EXERCISE TEXT>
*** Begin section ***
Yes, a hartal to commemorate Bhagat Singh became the core of Hindu-Muslim religious strife in Kanpur. According to the Congress’ own official inquiry committee that investigated the riots, the Muslims had been feeling unnerved at the end of the Civil Disobedience Movement as its perceived success with the British Raj was considered a Hindu victory. Since it was a Hindu victory, the Muslim community started organising Tanzeem. The Tanzeem movement was “no doubt to organise the Mohammadans in opposition to the Congress movement as an organisation of Hindus,” writes JF Sale, then distrct magistrate of Kanpur, the official inquiry report.

According to one Daya Ram Nigam, a Kanpur resident who deposed in front of the British inquiry committee on riots, “The tanzeemites had more of the look of a regular army of soldiers than of the servants of religion or of people… it had distinctly political bearing and was avowedly anti-Hindu”.

The result of this Muslim anxiety about the perceived ascendance of Hindus under the aegis of a rather unequivocally secular Congress leadership was communitarian strife that officially claimed some 300 lives, unofficially over 500.
*** End section ***
EXERCISE PROMPT>
From the passage on the Kanpur riots, extract word for word the stretch starting at "Yes, a hartal" and ending at "official inquiry report.".

SUPPLIED MATERIAL>
*** Begin section ***
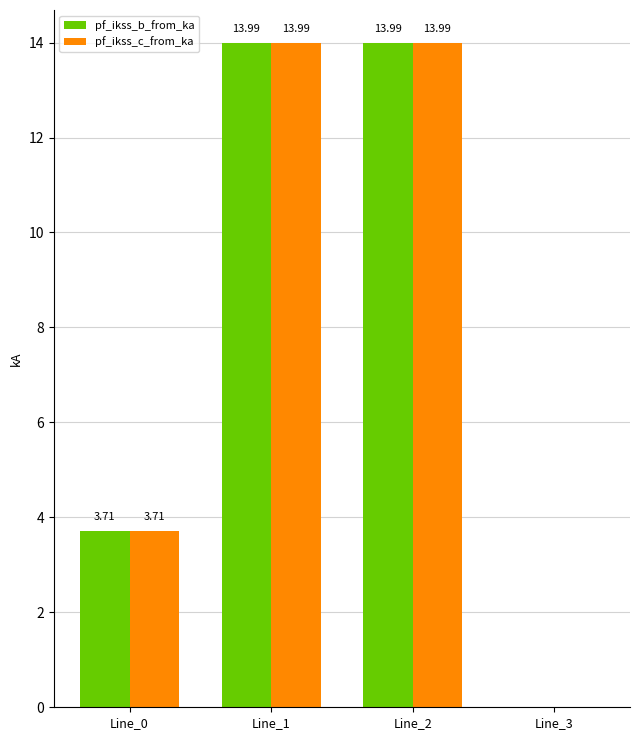

Reading left to right, transcribe all the data shown in this chart.

pf_ikss_b_from_ka: Line_0=3.7	Line_1=14.0	Line_2=14.0	Line_3=0.0
pf_ikss_c_from_ka: Line_0=3.7	Line_1=14.0	Line_2=14.0	Line_3=0.0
*** End section ***
RESULT FOR THIS EXERCISE>
Yes, a hartal to commemorate Bhagat Singh became the core of Hindu-Muslim religious strife in Kanpur. According to the Congress’ own official inquiry committee that investigated the riots, the Muslims had been feeling unnerved at the end of the Civil Disobedience Movement as its perceived success with the British Raj was considered a Hindu victory. Since it was a Hindu victory, the Muslim community started organising Tanzeem. The Tanzeem movement was “no doubt to organise the Mohammadans in opposition to the Congress movement as an organisation of Hindus,” writes JF Sale, then distrct magistrate of Kanpur, the official inquiry report.